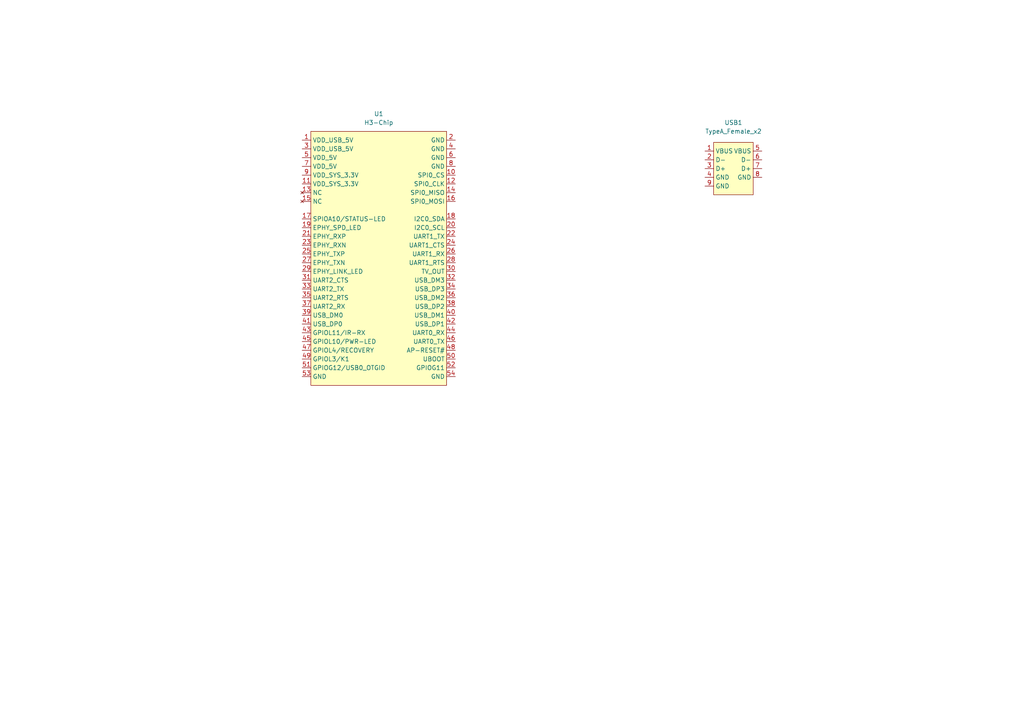
<source format=kicad_sch>
(kicad_sch (version 20211123) (generator eeschema)

  (uuid 6870c150-cb4b-451e-97ea-66db4ad16b12)

  (paper "A4")

  


  (symbol (lib_id "My_Library:TypeA_Female_x2") (at 212.09 48.895 0) (unit 1)
    (in_bom yes) (on_board yes) (fields_autoplaced)
    (uuid 07efc24c-f664-4be4-a23c-4c0a5bd86204)
    (property "Reference" "USB1" (id 0) (at 212.725 35.56 0))
    (property "Value" "TypeA_Female_x2" (id 1) (at 212.725 38.1 0))
    (property "Footprint" "My_Library:TypeA_Female_x2" (id 2) (at 213.36 41.275 0)
      (effects (font (size 1.27 1.27)) hide)
    )
    (property "Datasheet" "" (id 3) (at 213.36 41.275 0)
      (effects (font (size 1.27 1.27)) hide)
    )
    (pin "1" (uuid 25eac3b8-9611-405f-825d-f2e3c04e5782))
    (pin "2" (uuid eb6a1933-22bd-40c7-b5ef-ceebf050d7dc))
    (pin "3" (uuid 65d65e04-8e21-40d7-aab8-1a1a1474e7bf))
    (pin "4" (uuid f8ebad5e-7950-414a-ac4b-66a7e117de53))
    (pin "5" (uuid cf0c9fb5-3885-4eda-8d95-acb883dfd58c))
    (pin "6" (uuid 1c2ac2a0-e775-47d2-b756-f7f470fca77b))
    (pin "7" (uuid 673d92dc-22e0-4505-91d8-05376e5c849b))
    (pin "8" (uuid dd276408-4fed-4fc3-a2ab-396e5b0f2121))
    (pin "9" (uuid dd877c02-53c1-4500-8cdc-d1040b769b82))
  )

  (symbol (lib_id "My_Library:H3-Chip") (at 110.49 72.39 0) (unit 1)
    (in_bom yes) (on_board yes) (fields_autoplaced)
    (uuid 9f16855e-f019-48b9-93be-7a29a57dd409)
    (property "Reference" "U1" (id 0) (at 109.855 33.02 0))
    (property "Value" "H3-Chip" (id 1) (at 109.855 35.56 0))
    (property "Footprint" "My_Library:H3-Chip" (id 2) (at 91.44 38.1 0)
      (effects (font (size 1.27 1.27)) hide)
    )
    (property "Datasheet" "" (id 3) (at 91.44 38.1 0)
      (effects (font (size 1.27 1.27)) hide)
    )
    (pin "1" (uuid 34c8d217-5b7d-49b1-bc32-439f42486767))
    (pin "10" (uuid a7711799-9241-4d45-95dc-cc913279f0eb))
    (pin "11" (uuid fb3996f1-4ce2-46f9-97cc-2acc91b1b97e))
    (pin "12" (uuid eb57d369-b028-41c8-9614-db2a8fd973b9))
    (pin "13" (uuid a053679e-8ebc-4221-b372-4302c0852dd8))
    (pin "14" (uuid ac196e36-d57e-40a0-9e7a-cff1dd262cda))
    (pin "15" (uuid 6aa11e1e-23e9-4421-89cd-ca6a0646f38e))
    (pin "16" (uuid d938c804-0d09-407b-8c1d-067f64ae6568))
    (pin "17" (uuid 0d8a34a1-5201-4fed-ad8c-8b50e2ce84c5))
    (pin "18" (uuid 3e0492fa-72e4-4940-9f10-f1c0c4a6f3f4))
    (pin "19" (uuid e03f31b6-a88a-4350-99c8-9aa946e74a9d))
    (pin "2" (uuid b1372185-65df-48fd-85b0-0245bb12444d))
    (pin "20" (uuid 8a1187fa-7390-48a6-af88-7ec98149d312))
    (pin "21" (uuid c294fe6a-d3c4-44fb-8ace-01efa5949c92))
    (pin "22" (uuid 93789b44-4088-4aab-abf8-8646a6e70bee))
    (pin "23" (uuid fed69f74-8b2a-49c9-b906-e0849555a17e))
    (pin "24" (uuid cb7da72a-b057-4770-9b7d-9a27528a1220))
    (pin "25" (uuid 6ed15595-a400-4ebc-a078-72542faf0161))
    (pin "26" (uuid 3a7fceee-1b6d-4fdf-98c9-f5eff63e00bc))
    (pin "27" (uuid a016e049-c572-40ca-9443-3e3f9ccf1dd4))
    (pin "28" (uuid 0b3adc76-3905-42d7-8f2a-a4c8863e82e3))
    (pin "29" (uuid d50e499d-abd1-4ec0-a9ab-d9deafcbfa8a))
    (pin "3" (uuid 602df08c-c64e-45ff-8faa-c378bc3d3d73))
    (pin "30" (uuid 20a895d7-3323-4a90-b25e-8f4e041808f7))
    (pin "31" (uuid d88e1c64-9975-4a10-b87f-711affed80bd))
    (pin "32" (uuid 8fbc0893-a688-4d03-af14-b1d91c8da68f))
    (pin "33" (uuid dd7c3435-8958-46bf-bc18-3059026d395a))
    (pin "34" (uuid 3a067247-5cce-4d33-a128-fb7c5a85116e))
    (pin "35" (uuid 7e3a3678-ae1f-48e1-89fe-dbdfdc700666))
    (pin "36" (uuid a84a5b90-20bf-41ee-9a41-636c71757f2f))
    (pin "37" (uuid 5773bdac-554a-492c-889a-12058ccf8a59))
    (pin "38" (uuid 4a21d6cf-2839-48b1-b4ad-3d898aeb590d))
    (pin "39" (uuid c7ea4c6c-760f-4d12-8d97-bffb08cee6f0))
    (pin "4" (uuid 356cd203-cb07-4ecd-a02b-6e569f0725ac))
    (pin "40" (uuid dbad02c8-37d7-4f67-bea0-e640df1f0aad))
    (pin "41" (uuid ce355b95-ca70-4381-a089-db425a2c69db))
    (pin "42" (uuid 6eda2c3a-117b-44f8-a7d9-fc3fe7917e03))
    (pin "43" (uuid 0ce32d95-4bb6-4a49-8be1-845ea863faed))
    (pin "44" (uuid 130e2d29-e664-4c5e-85a7-65d8c703229c))
    (pin "45" (uuid 2b33812d-66df-4b98-bc3d-0d329e857fa4))
    (pin "46" (uuid 8362e429-0261-4640-84e0-ea6d5e55d1c8))
    (pin "47" (uuid f513d27d-69a9-4f31-a31c-b4a54aa3b35b))
    (pin "48" (uuid 7843c482-cd4f-4a75-8e6f-7ebf9dcd4e46))
    (pin "49" (uuid 98b3fcfb-b884-49f3-b239-ded758361bc9))
    (pin "5" (uuid 413e905e-1783-48e0-8601-b8105beee4a8))
    (pin "50" (uuid 3a57d4aa-5f78-4cf5-8e17-a86c14b4ec25))
    (pin "51" (uuid 1bbbd896-2d60-45da-8314-485f7781242a))
    (pin "52" (uuid df3debba-3756-4763-8cb3-1da193f00598))
    (pin "53" (uuid 3622698f-cae4-4885-bf40-cf2310ca09a0))
    (pin "54" (uuid d883ea5b-51d2-4260-a932-916e32aef357))
    (pin "6" (uuid ef0a3836-62af-4929-b40e-dcf6002a0903))
    (pin "7" (uuid 45e5147f-1f0b-4574-b00f-8c7698b7b4aa))
    (pin "8" (uuid 2044943e-9ed6-4346-9f6b-4100ffc61ff7))
    (pin "9" (uuid e52f432f-d531-48d7-bf21-83dd646c3ba0))
  )

  (sheet_instances
    (path "/" (page "1"))
  )

  (symbol_instances
    (path "/9f16855e-f019-48b9-93be-7a29a57dd409"
      (reference "U1") (unit 1) (value "H3-Chip") (footprint "My_Library:H3-Chip")
    )
    (path "/07efc24c-f664-4be4-a23c-4c0a5bd86204"
      (reference "USB1") (unit 1) (value "TypeA_Female_x2") (footprint "My_Library:TypeA_Female_x2")
    )
  )
)

</source>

────────

DESCRIPTION OF THE TASK
Each record is to be copied word for word, with no images carried over.

SOLUTION FOR THIS EXERCISE
<source format=kicad_sch>
(kicad_sch (version 20211123) (generator eeschema)

  (uuid 6870c150-cb4b-451e-97ea-66db4ad16b12)

  (paper "A4")

  


  (symbol (lib_id "My_Library:TypeA_Female_x2") (at 212.09 48.895 0) (unit 1)
    (in_bom yes) (on_board yes) (fields_autoplaced)
    (uuid 07efc24c-f664-4be4-a23c-4c0a5bd86204)
    (property "Reference" "USB1" (id 0) (at 212.725 35.56 0))
    (property "Value" "TypeA_Female_x2" (id 1) (at 212.725 38.1 0))
    (property "Footprint" "My_Library:TypeA_Female_x2" (id 2) (at 213.36 41.275 0)
      (effects (font (size 1.27 1.27)) hide)
    )
    (property "Datasheet" "" (id 3) (at 213.36 41.275 0)
      (effects (font (size 1.27 1.27)) hide)
    )
    (pin "1" (uuid 25eac3b8-9611-405f-825d-f2e3c04e5782))
    (pin "2" (uuid eb6a1933-22bd-40c7-b5ef-ceebf050d7dc))
    (pin "3" (uuid 65d65e04-8e21-40d7-aab8-1a1a1474e7bf))
    (pin "4" (uuid f8ebad5e-7950-414a-ac4b-66a7e117de53))
    (pin "5" (uuid cf0c9fb5-3885-4eda-8d95-acb883dfd58c))
    (pin "6" (uuid 1c2ac2a0-e775-47d2-b756-f7f470fca77b))
    (pin "7" (uuid 673d92dc-22e0-4505-91d8-05376e5c849b))
    (pin "8" (uuid dd276408-4fed-4fc3-a2ab-396e5b0f2121))
    (pin "9" (uuid dd877c02-53c1-4500-8cdc-d1040b769b82))
  )

  (symbol (lib_id "My_Library:H3-Chip") (at 110.49 72.39 0) (unit 1)
    (in_bom yes) (on_board yes) (fields_autoplaced)
    (uuid 9f16855e-f019-48b9-93be-7a29a57dd409)
    (property "Reference" "U1" (id 0) (at 109.855 33.02 0))
    (property "Value" "H3-Chip" (id 1) (at 109.855 35.56 0))
    (property "Footprint" "My_Library:H3-Chip" (id 2) (at 91.44 38.1 0)
      (effects (font (size 1.27 1.27)) hide)
    )
    (property "Datasheet" "" (id 3) (at 91.44 38.1 0)
      (effects (font (size 1.27 1.27)) hide)
    )
    (pin "1" (uuid 34c8d217-5b7d-49b1-bc32-439f42486767))
    (pin "10" (uuid a7711799-9241-4d45-95dc-cc913279f0eb))
    (pin "11" (uuid fb3996f1-4ce2-46f9-97cc-2acc91b1b97e))
    (pin "12" (uuid eb57d369-b028-41c8-9614-db2a8fd973b9))
    (pin "13" (uuid a053679e-8ebc-4221-b372-4302c0852dd8))
    (pin "14" (uuid ac196e36-d57e-40a0-9e7a-cff1dd262cda))
    (pin "15" (uuid 6aa11e1e-23e9-4421-89cd-ca6a0646f38e))
    (pin "16" (uuid d938c804-0d09-407b-8c1d-067f64ae6568))
    (pin "17" (uuid 0d8a34a1-5201-4fed-ad8c-8b50e2ce84c5))
    (pin "18" (uuid 3e0492fa-72e4-4940-9f10-f1c0c4a6f3f4))
    (pin "19" (uuid e03f31b6-a88a-4350-99c8-9aa946e74a9d))
    (pin "2" (uuid b1372185-65df-48fd-85b0-0245bb12444d))
    (pin "20" (uuid 8a1187fa-7390-48a6-af88-7ec98149d312))
    (pin "21" (uuid c294fe6a-d3c4-44fb-8ace-01efa5949c92))
    (pin "22" (uuid 93789b44-4088-4aab-abf8-8646a6e70bee))
    (pin "23" (uuid fed69f74-8b2a-49c9-b906-e0849555a17e))
    (pin "24" (uuid cb7da72a-b057-4770-9b7d-9a27528a1220))
    (pin "25" (uuid 6ed15595-a400-4ebc-a078-72542faf0161))
    (pin "26" (uuid 3a7fceee-1b6d-4fdf-98c9-f5eff63e00bc))
    (pin "27" (uuid a016e049-c572-40ca-9443-3e3f9ccf1dd4))
    (pin "28" (uuid 0b3adc76-3905-42d7-8f2a-a4c8863e82e3))
    (pin "29" (uuid d50e499d-abd1-4ec0-a9ab-d9deafcbfa8a))
    (pin "3" (uuid 602df08c-c64e-45ff-8faa-c378bc3d3d73))
    (pin "30" (uuid 20a895d7-3323-4a90-b25e-8f4e041808f7))
    (pin "31" (uuid d88e1c64-9975-4a10-b87f-711affed80bd))
    (pin "32" (uuid 8fbc0893-a688-4d03-af14-b1d91c8da68f))
    (pin "33" (uuid dd7c3435-8958-46bf-bc18-3059026d395a))
    (pin "34" (uuid 3a067247-5cce-4d33-a128-fb7c5a85116e))
    (pin "35" (uuid 7e3a3678-ae1f-48e1-89fe-dbdfdc700666))
    (pin "36" (uuid a84a5b90-20bf-41ee-9a41-636c71757f2f))
    (pin "37" (uuid 5773bdac-554a-492c-889a-12058ccf8a59))
    (pin "38" (uuid 4a21d6cf-2839-48b1-b4ad-3d898aeb590d))
    (pin "39" (uuid c7ea4c6c-760f-4d12-8d97-bffb08cee6f0))
    (pin "4" (uuid 356cd203-cb07-4ecd-a02b-6e569f0725ac))
    (pin "40" (uuid dbad02c8-37d7-4f67-bea0-e640df1f0aad))
    (pin "41" (uuid ce355b95-ca70-4381-a089-db425a2c69db))
    (pin "42" (uuid 6eda2c3a-117b-44f8-a7d9-fc3fe7917e03))
    (pin "43" (uuid 0ce32d95-4bb6-4a49-8be1-845ea863faed))
    (pin "44" (uuid 130e2d29-e664-4c5e-85a7-65d8c703229c))
    (pin "45" (uuid 2b33812d-66df-4b98-bc3d-0d329e857fa4))
    (pin "46" (uuid 8362e429-0261-4640-84e0-ea6d5e55d1c8))
    (pin "47" (uuid f513d27d-69a9-4f31-a31c-b4a54aa3b35b))
    (pin "48" (uuid 7843c482-cd4f-4a75-8e6f-7ebf9dcd4e46))
    (pin "49" (uuid 98b3fcfb-b884-49f3-b239-ded758361bc9))
    (pin "5" (uuid 413e905e-1783-48e0-8601-b8105beee4a8))
    (pin "50" (uuid 3a57d4aa-5f78-4cf5-8e17-a86c14b4ec25))
    (pin "51" (uuid 1bbbd896-2d60-45da-8314-485f7781242a))
    (pin "52" (uuid df3debba-3756-4763-8cb3-1da193f00598))
    (pin "53" (uuid 3622698f-cae4-4885-bf40-cf2310ca09a0))
    (pin "54" (uuid d883ea5b-51d2-4260-a932-916e32aef357))
    (pin "6" (uuid ef0a3836-62af-4929-b40e-dcf6002a0903))
    (pin "7" (uuid 45e5147f-1f0b-4574-b00f-8c7698b7b4aa))
    (pin "8" (uuid 2044943e-9ed6-4346-9f6b-4100ffc61ff7))
    (pin "9" (uuid e52f432f-d531-48d7-bf21-83dd646c3ba0))
  )

  (sheet_instances
    (path "/" (page "1"))
  )

  (symbol_instances
    (path "/9f16855e-f019-48b9-93be-7a29a57dd409"
      (reference "U1") (unit 1) (value "H3-Chip") (footprint "My_Library:H3-Chip")
    )
    (path "/07efc24c-f664-4be4-a23c-4c0a5bd86204"
      (reference "USB1") (unit 1) (value "TypeA_Female_x2") (footprint "My_Library:TypeA_Female_x2")
    )
  )
)

</source>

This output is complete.